• **Task requirements**
Starting with the first line below, reproduce each line exactly until you have included the one bearing "image shows no".

*** Information supplied Section Begins ***

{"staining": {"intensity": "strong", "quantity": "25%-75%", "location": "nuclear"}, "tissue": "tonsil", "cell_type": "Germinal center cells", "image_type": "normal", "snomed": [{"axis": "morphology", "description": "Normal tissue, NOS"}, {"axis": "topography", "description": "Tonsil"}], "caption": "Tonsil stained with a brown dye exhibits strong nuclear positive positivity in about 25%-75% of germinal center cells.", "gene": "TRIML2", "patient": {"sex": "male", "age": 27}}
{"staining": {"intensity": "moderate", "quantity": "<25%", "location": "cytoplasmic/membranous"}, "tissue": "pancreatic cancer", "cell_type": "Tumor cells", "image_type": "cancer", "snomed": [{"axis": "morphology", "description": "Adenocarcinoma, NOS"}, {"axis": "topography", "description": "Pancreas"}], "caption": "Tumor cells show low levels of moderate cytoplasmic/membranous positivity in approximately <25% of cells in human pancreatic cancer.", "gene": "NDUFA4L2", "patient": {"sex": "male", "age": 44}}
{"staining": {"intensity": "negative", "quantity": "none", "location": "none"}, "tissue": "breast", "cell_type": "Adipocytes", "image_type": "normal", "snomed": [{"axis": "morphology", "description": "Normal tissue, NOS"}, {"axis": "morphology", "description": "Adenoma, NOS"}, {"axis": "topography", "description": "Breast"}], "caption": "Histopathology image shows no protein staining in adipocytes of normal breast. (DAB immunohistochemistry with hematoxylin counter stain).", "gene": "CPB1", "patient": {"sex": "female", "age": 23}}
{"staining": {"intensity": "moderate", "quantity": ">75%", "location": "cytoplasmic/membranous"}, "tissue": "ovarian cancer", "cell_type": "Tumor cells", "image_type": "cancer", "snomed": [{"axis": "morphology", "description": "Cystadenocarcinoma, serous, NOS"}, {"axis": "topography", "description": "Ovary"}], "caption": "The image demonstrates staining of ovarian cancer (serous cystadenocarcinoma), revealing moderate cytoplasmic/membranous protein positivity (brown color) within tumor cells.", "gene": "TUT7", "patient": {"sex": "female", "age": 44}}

*** Information supplied Section Ends ***

• **Response to the exercise**
{"staining": {"intensity": "strong", "quantity": "25%-75%", "location": "nuclear"}, "tissue": "tonsil", "cell_type": "Germinal center cells", "image_type": "normal", "snomed": [{"axis": "morphology", "description": "Normal tissue, NOS"}, {"axis": "topography", "description": "Tonsil"}], "caption": "Tonsil stained with a brown dye exhibits strong nuclear positive positivity in about 25%-75% of germinal center cells.", "gene": "TRIML2", "patient": {"sex": "male", "age": 27}}
{"staining": {"intensity": "moderate", "quantity": "<25%", "location": "cytoplasmic/membranous"}, "tissue": "pancreatic cancer", "cell_type": "Tumor cells", "image_type": "cancer", "snomed": [{"axis": "morphology", "description": "Adenocarcinoma, NOS"}, {"axis": "topography", "description": "Pancreas"}], "caption": "Tumor cells show low levels of moderate cytoplasmic/membranous positivity in approximately <25% of cells in human pancreatic cancer.", "gene": "NDUFA4L2", "patient": {"sex": "male", "age": 44}}
{"staining": {"intensity": "negative", "quantity": "none", "location": "none"}, "tissue": "breast", "cell_type": "Adipocytes", "image_type": "normal", "snomed": [{"axis": "morphology", "description": "Normal tissue, NOS"}, {"axis": "morphology", "description": "Adenoma, NOS"}, {"axis": "topography", "description": "Breast"}], "caption": "Histopathology image shows no protein staining in adipocytes of normal breast. (DAB immunohistochemistry with hematoxylin counter stain).", "gene": "CPB1", "patient": {"sex": "female", "age": 23}}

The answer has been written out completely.